Когда я спускался по лестнице, слышал пение рок-группы Guns N'Roses, приглашавшей меня в джунгли. Я был бы рад совершить путешествие, но был занят сейчас другим — настало время Мамуту оказать мне помощь. Сунул руку в карман, чтобы достать пару таблеток анальгетика и передать их подростку. Мамут стоял в стороне от кушетки. Он поднял руки и осторожно прикрыл ими рот, так что я еле расслышал его слова:
— Мне кажется, он только что умер.
Я ощутил в животе тяжесть, и что-то еще, что-то жизненно важное, ушло из комнаты. Взглянул на Мамута, вслед за ним перевел взгляд на лицо Ивана. В моем пересохшем рту замер неповоротливый язык. Я сделал глотательное движение.

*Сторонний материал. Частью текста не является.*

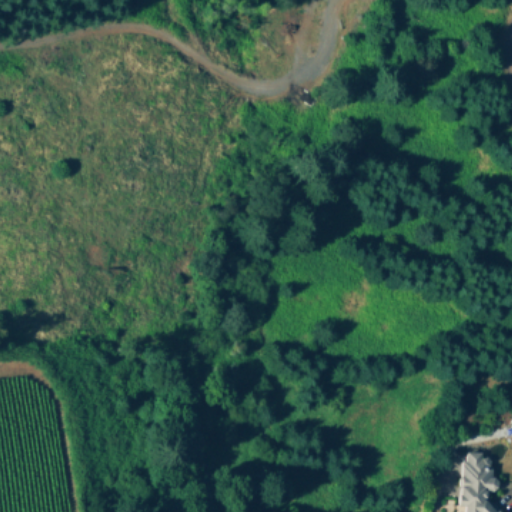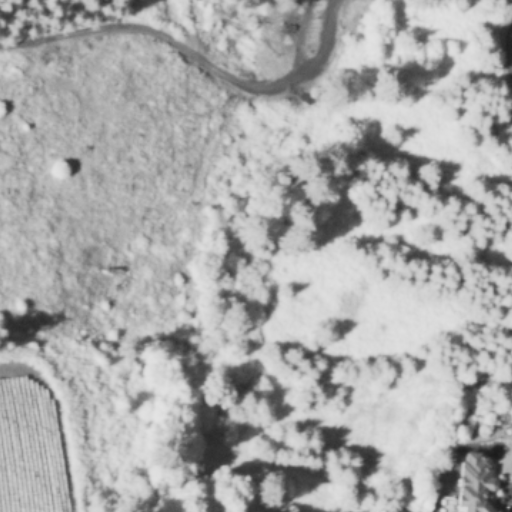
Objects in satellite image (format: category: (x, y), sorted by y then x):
road: (511, 257)
building: (473, 482)
building: (473, 482)
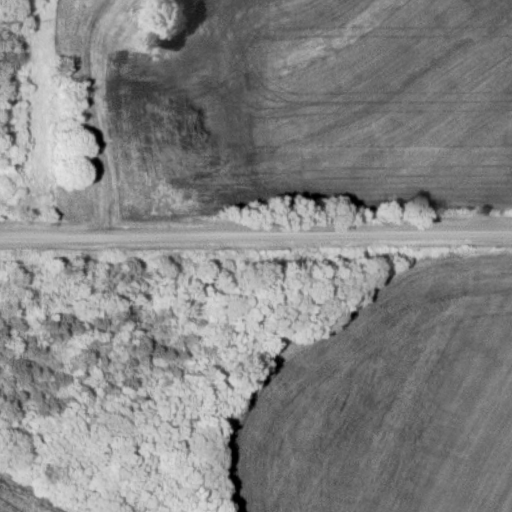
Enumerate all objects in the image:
building: (135, 89)
road: (256, 232)
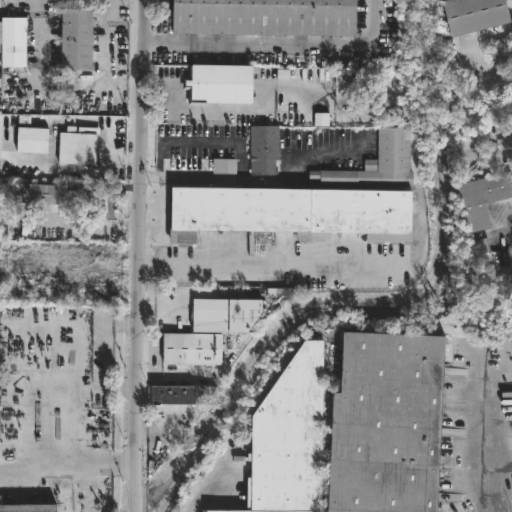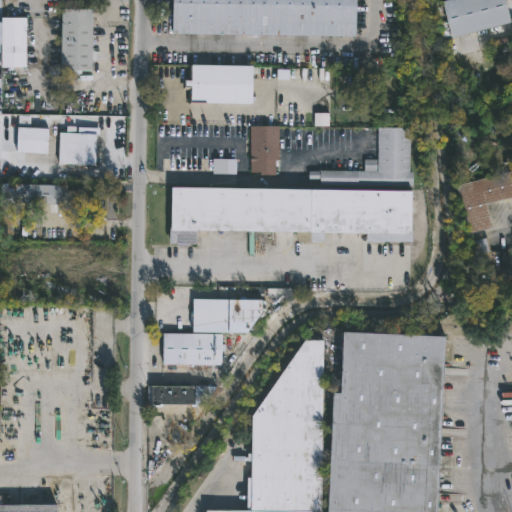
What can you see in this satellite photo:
building: (477, 15)
building: (475, 16)
building: (268, 17)
building: (265, 18)
building: (78, 40)
building: (76, 41)
building: (13, 43)
building: (13, 44)
road: (283, 46)
building: (218, 83)
building: (221, 85)
road: (199, 112)
building: (34, 140)
building: (32, 142)
building: (80, 147)
building: (265, 148)
building: (78, 149)
building: (263, 151)
building: (379, 163)
building: (225, 167)
road: (147, 175)
road: (180, 175)
building: (40, 196)
building: (65, 199)
building: (482, 199)
building: (482, 200)
building: (313, 202)
building: (288, 213)
road: (139, 243)
road: (270, 261)
building: (223, 316)
building: (210, 332)
building: (189, 350)
road: (103, 375)
road: (119, 389)
building: (180, 396)
building: (182, 396)
road: (32, 405)
building: (386, 424)
building: (386, 425)
building: (290, 438)
building: (288, 439)
road: (483, 440)
road: (67, 470)
road: (211, 486)
road: (134, 500)
building: (25, 507)
building: (26, 508)
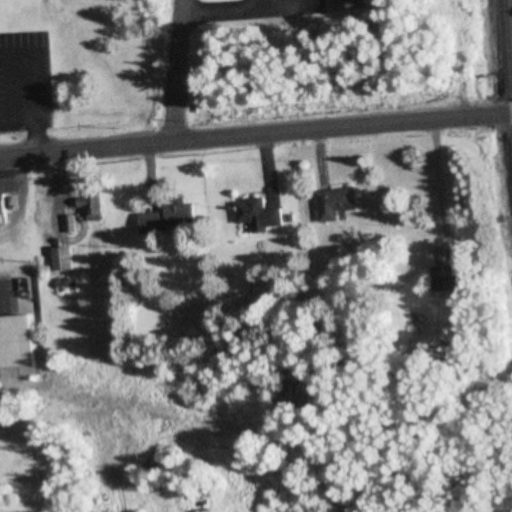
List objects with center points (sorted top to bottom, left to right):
building: (353, 1)
building: (353, 4)
railway: (507, 50)
road: (29, 52)
road: (177, 70)
parking lot: (24, 78)
road: (255, 133)
building: (4, 202)
building: (339, 203)
building: (93, 207)
building: (260, 214)
building: (171, 219)
building: (62, 258)
building: (447, 278)
building: (19, 338)
building: (15, 340)
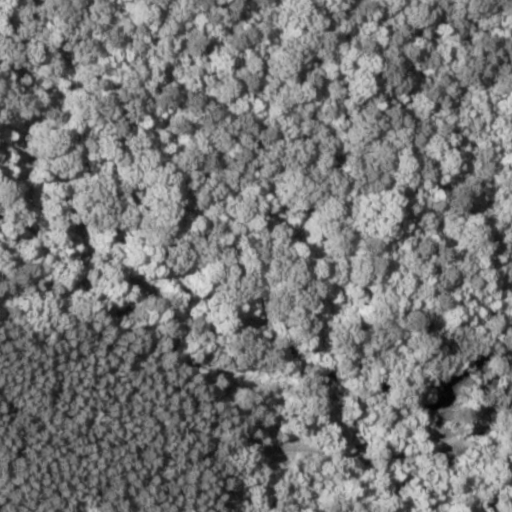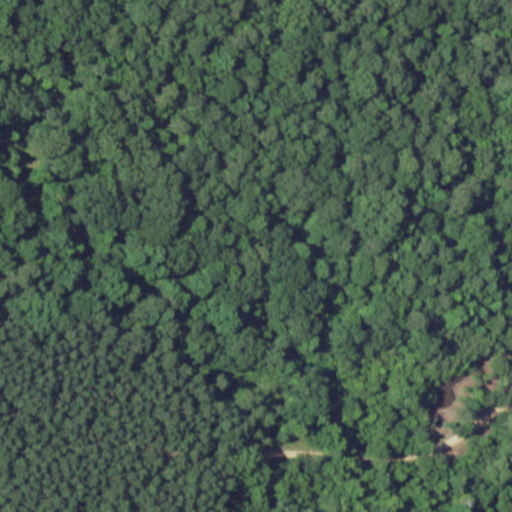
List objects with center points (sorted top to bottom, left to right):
road: (385, 477)
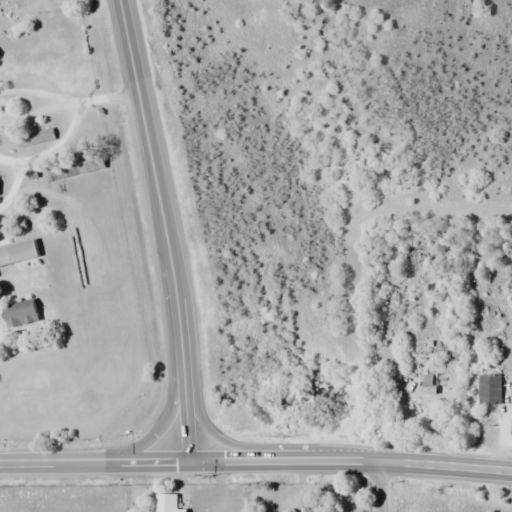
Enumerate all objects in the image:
building: (92, 160)
road: (165, 228)
building: (22, 312)
building: (488, 389)
road: (175, 393)
road: (216, 436)
road: (256, 461)
road: (381, 487)
building: (169, 503)
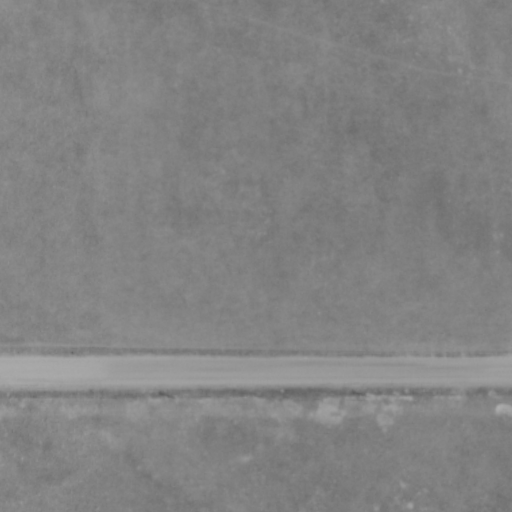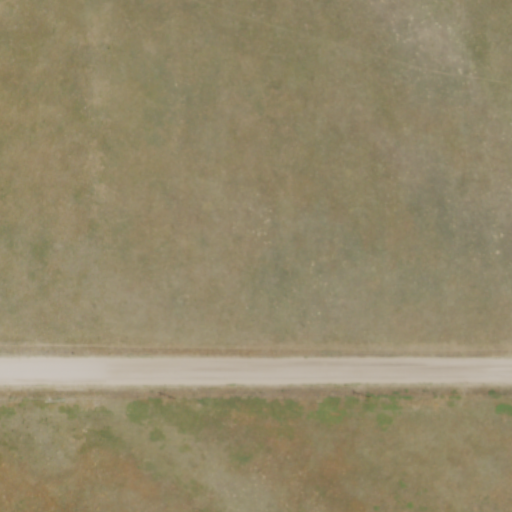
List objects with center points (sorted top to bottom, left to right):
road: (256, 370)
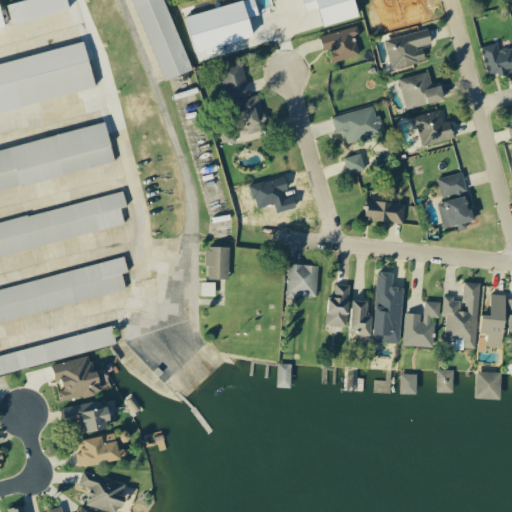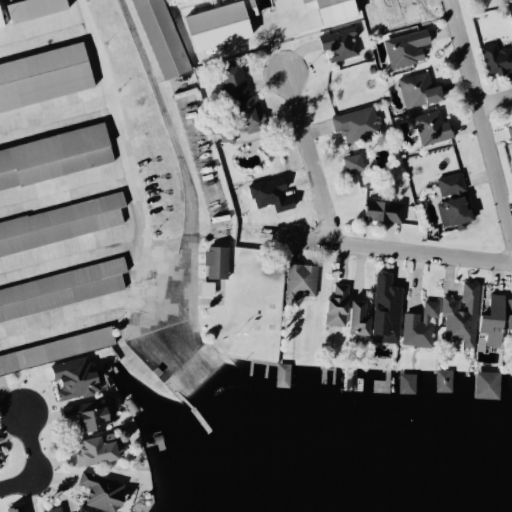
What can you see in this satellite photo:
building: (35, 9)
building: (334, 10)
building: (221, 33)
building: (161, 38)
building: (341, 44)
building: (408, 48)
building: (497, 58)
building: (46, 79)
building: (236, 79)
building: (420, 90)
road: (495, 100)
road: (481, 112)
building: (253, 113)
building: (358, 123)
building: (433, 128)
building: (510, 129)
building: (228, 135)
road: (314, 156)
building: (56, 157)
road: (175, 159)
building: (355, 163)
building: (452, 183)
building: (386, 210)
building: (457, 210)
building: (62, 223)
road: (397, 246)
building: (218, 260)
building: (303, 279)
building: (209, 287)
building: (63, 290)
building: (339, 303)
building: (388, 308)
building: (510, 313)
building: (463, 315)
building: (362, 319)
building: (496, 319)
building: (421, 324)
building: (58, 349)
building: (77, 377)
building: (409, 382)
building: (491, 382)
building: (89, 414)
building: (98, 448)
building: (1, 458)
road: (37, 458)
building: (104, 491)
building: (18, 508)
building: (58, 508)
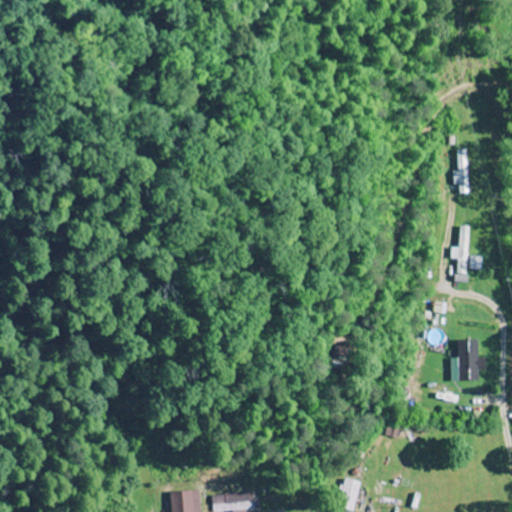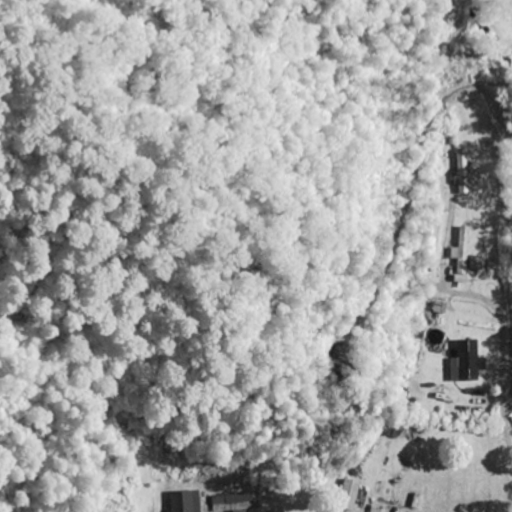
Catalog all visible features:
building: (461, 172)
building: (463, 251)
building: (469, 362)
building: (348, 495)
building: (231, 502)
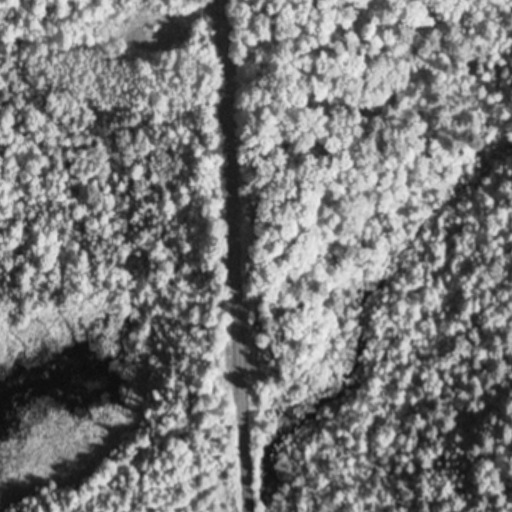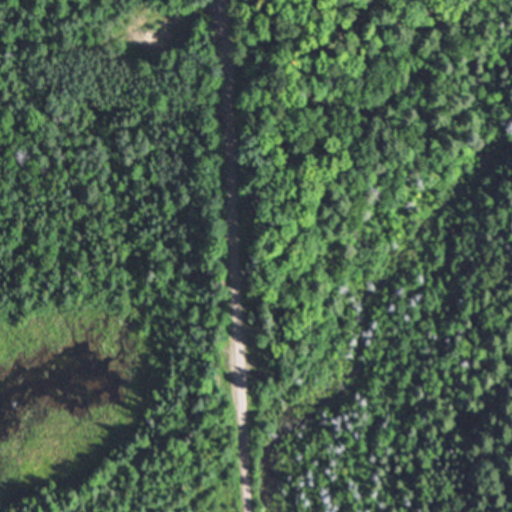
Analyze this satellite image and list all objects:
road: (230, 255)
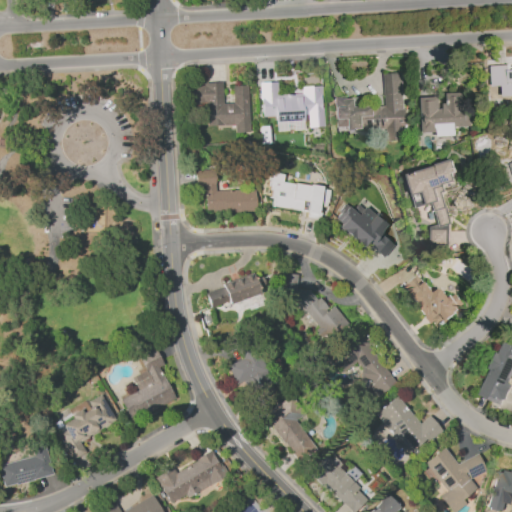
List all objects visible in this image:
road: (14, 14)
road: (253, 14)
road: (256, 51)
building: (502, 78)
building: (221, 105)
building: (222, 105)
building: (290, 106)
building: (291, 107)
building: (373, 109)
building: (373, 110)
road: (15, 112)
building: (446, 113)
building: (444, 114)
road: (98, 117)
road: (20, 147)
building: (510, 166)
building: (511, 166)
building: (222, 194)
building: (296, 195)
building: (433, 195)
building: (224, 197)
road: (129, 198)
building: (435, 200)
park: (73, 205)
building: (361, 226)
building: (363, 230)
road: (56, 245)
road: (216, 274)
road: (170, 276)
road: (366, 289)
building: (234, 290)
building: (431, 301)
building: (310, 305)
building: (434, 305)
building: (308, 307)
road: (494, 316)
building: (359, 362)
building: (367, 363)
building: (246, 364)
building: (249, 372)
building: (498, 374)
building: (499, 376)
building: (147, 386)
building: (83, 423)
building: (405, 424)
building: (407, 424)
building: (83, 426)
building: (287, 427)
building: (288, 427)
road: (132, 459)
building: (25, 466)
building: (26, 466)
building: (453, 476)
building: (188, 477)
building: (189, 479)
building: (453, 479)
building: (337, 482)
building: (338, 483)
building: (500, 489)
building: (500, 491)
building: (384, 505)
building: (133, 506)
building: (139, 506)
building: (386, 506)
road: (26, 509)
road: (47, 509)
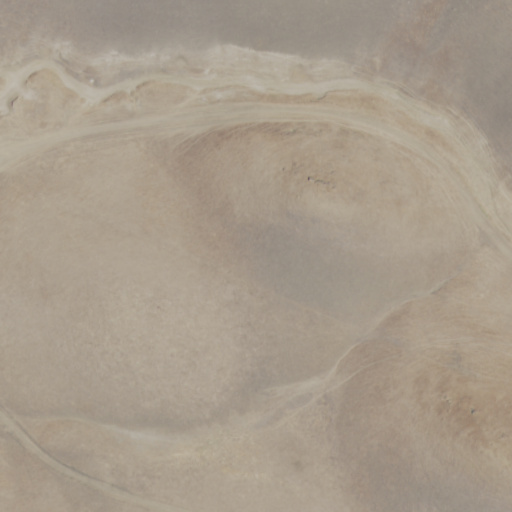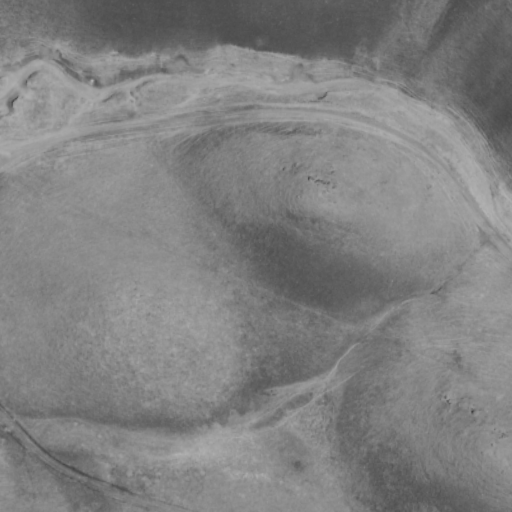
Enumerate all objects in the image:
road: (70, 488)
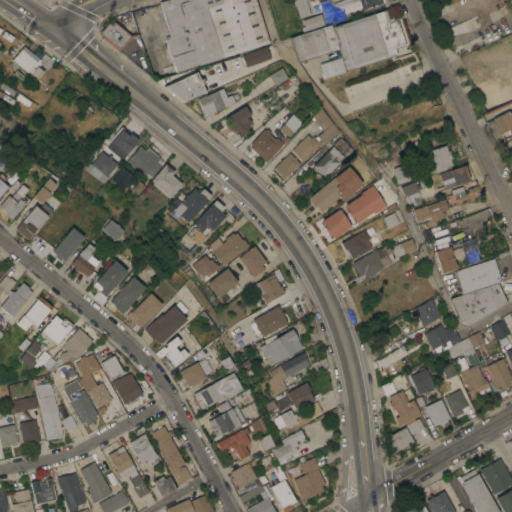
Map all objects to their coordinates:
building: (319, 0)
building: (366, 2)
building: (301, 8)
building: (342, 8)
road: (31, 11)
road: (72, 11)
building: (312, 21)
traffic signals: (50, 23)
road: (272, 25)
building: (458, 26)
building: (210, 28)
building: (210, 29)
building: (119, 30)
building: (113, 34)
building: (349, 42)
building: (362, 42)
building: (310, 43)
building: (257, 55)
road: (89, 56)
building: (254, 56)
building: (32, 62)
building: (276, 76)
building: (278, 76)
building: (184, 87)
building: (186, 87)
building: (479, 89)
building: (213, 101)
building: (215, 101)
road: (462, 108)
building: (243, 118)
building: (243, 118)
building: (503, 121)
building: (503, 121)
building: (287, 125)
building: (289, 125)
building: (315, 135)
building: (312, 136)
building: (122, 141)
building: (121, 144)
building: (264, 144)
building: (265, 144)
building: (434, 157)
building: (436, 158)
building: (143, 160)
building: (325, 161)
building: (327, 161)
building: (284, 165)
building: (286, 165)
building: (101, 166)
building: (100, 167)
building: (154, 169)
building: (397, 174)
building: (398, 174)
building: (452, 175)
building: (452, 176)
building: (120, 178)
building: (122, 178)
building: (165, 180)
building: (2, 183)
building: (1, 186)
building: (332, 188)
building: (334, 188)
building: (42, 190)
building: (43, 190)
building: (408, 193)
building: (406, 194)
building: (11, 201)
building: (13, 201)
building: (190, 203)
building: (191, 203)
building: (361, 204)
building: (426, 211)
building: (428, 213)
building: (210, 216)
building: (208, 218)
building: (32, 220)
building: (388, 220)
building: (28, 222)
building: (332, 223)
building: (111, 229)
building: (196, 234)
road: (290, 236)
building: (354, 243)
building: (355, 243)
building: (64, 244)
building: (66, 244)
building: (227, 247)
building: (229, 247)
building: (401, 247)
building: (402, 247)
building: (469, 256)
building: (447, 257)
building: (442, 258)
building: (84, 260)
building: (251, 260)
building: (252, 260)
building: (371, 261)
building: (82, 262)
building: (368, 262)
building: (203, 265)
building: (205, 265)
building: (476, 275)
building: (107, 277)
road: (436, 277)
building: (108, 278)
building: (4, 282)
building: (220, 282)
building: (222, 282)
building: (267, 288)
building: (267, 288)
building: (476, 291)
building: (12, 293)
building: (125, 294)
building: (126, 294)
building: (14, 298)
building: (477, 302)
building: (142, 310)
building: (144, 310)
building: (424, 312)
building: (426, 312)
building: (32, 313)
building: (33, 313)
building: (267, 320)
building: (268, 320)
building: (163, 324)
building: (164, 324)
building: (56, 327)
building: (497, 329)
building: (499, 329)
building: (0, 333)
building: (439, 337)
building: (451, 340)
building: (71, 345)
building: (278, 347)
building: (280, 347)
building: (457, 347)
building: (56, 351)
building: (170, 351)
building: (27, 354)
building: (509, 354)
building: (2, 355)
building: (3, 355)
road: (138, 356)
building: (509, 359)
building: (223, 361)
building: (110, 365)
building: (109, 366)
building: (447, 369)
building: (446, 370)
building: (283, 371)
building: (285, 371)
building: (193, 372)
building: (194, 372)
building: (497, 373)
building: (499, 373)
building: (67, 374)
building: (471, 378)
building: (91, 380)
building: (419, 380)
building: (471, 380)
building: (90, 381)
building: (421, 381)
building: (123, 388)
building: (125, 388)
building: (385, 388)
building: (387, 388)
building: (214, 391)
building: (216, 391)
building: (298, 395)
building: (299, 395)
building: (454, 401)
building: (76, 402)
building: (455, 402)
building: (23, 403)
building: (24, 403)
building: (78, 403)
building: (268, 405)
building: (401, 406)
building: (312, 409)
building: (312, 409)
building: (46, 410)
building: (47, 411)
building: (405, 412)
building: (435, 412)
building: (436, 412)
building: (227, 417)
building: (281, 419)
building: (284, 419)
building: (65, 422)
building: (67, 422)
building: (221, 422)
building: (257, 425)
building: (27, 431)
building: (28, 431)
building: (7, 435)
building: (7, 435)
building: (296, 435)
building: (400, 435)
building: (398, 439)
building: (235, 442)
building: (265, 442)
building: (233, 443)
building: (286, 443)
road: (90, 447)
building: (284, 448)
building: (139, 449)
building: (141, 450)
building: (168, 452)
building: (168, 454)
road: (343, 456)
road: (439, 457)
building: (266, 460)
building: (119, 461)
road: (364, 468)
building: (124, 469)
building: (494, 474)
building: (239, 475)
building: (241, 475)
building: (495, 475)
building: (307, 479)
building: (308, 479)
building: (92, 480)
building: (93, 481)
building: (137, 484)
building: (160, 486)
building: (162, 487)
building: (40, 490)
building: (281, 490)
building: (42, 491)
building: (69, 491)
building: (69, 492)
building: (474, 492)
road: (179, 493)
building: (476, 493)
building: (280, 494)
building: (256, 500)
building: (19, 501)
building: (21, 501)
building: (504, 501)
building: (505, 501)
building: (1, 502)
building: (2, 502)
building: (110, 502)
building: (112, 502)
building: (437, 503)
building: (438, 503)
building: (200, 504)
road: (353, 504)
road: (367, 504)
building: (190, 505)
building: (259, 506)
building: (180, 507)
building: (416, 508)
building: (417, 509)
building: (82, 510)
building: (82, 511)
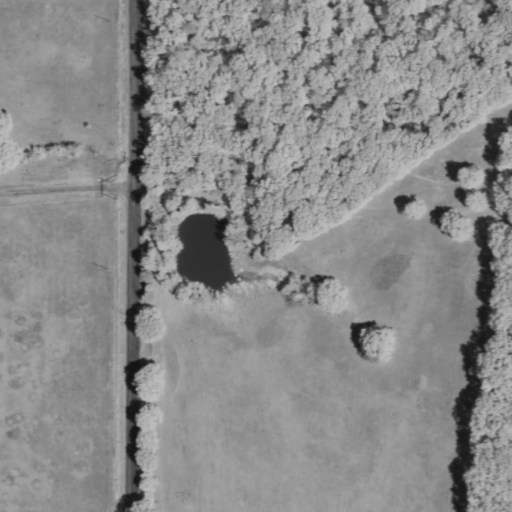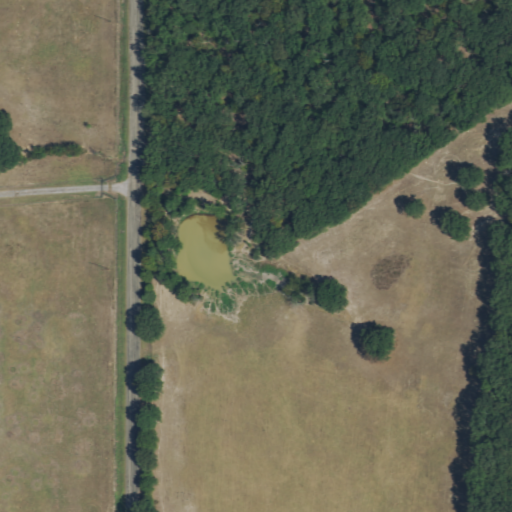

Песня, транслировавшаяся по радио, прекратилась. Перед закатом солнца резко кричали стрижи. В долине тревожно сигналили автомобили. Я снова взглянул на Мамута.
— Что ты имеешь в виду?
Мальчишка посмотрел на меня так, словно я был несмышленым дитятей. Высоко в горах Альберто желал слушателям из своего укрытия доброй ночи.
— Я имею в виду, — тихо произнес Мамут, — что ваш друг мертв.
«Это — голос революционной Андалузии, желающий вам приятного вечера и напоминающий, что уже включено освещение… С Богом!»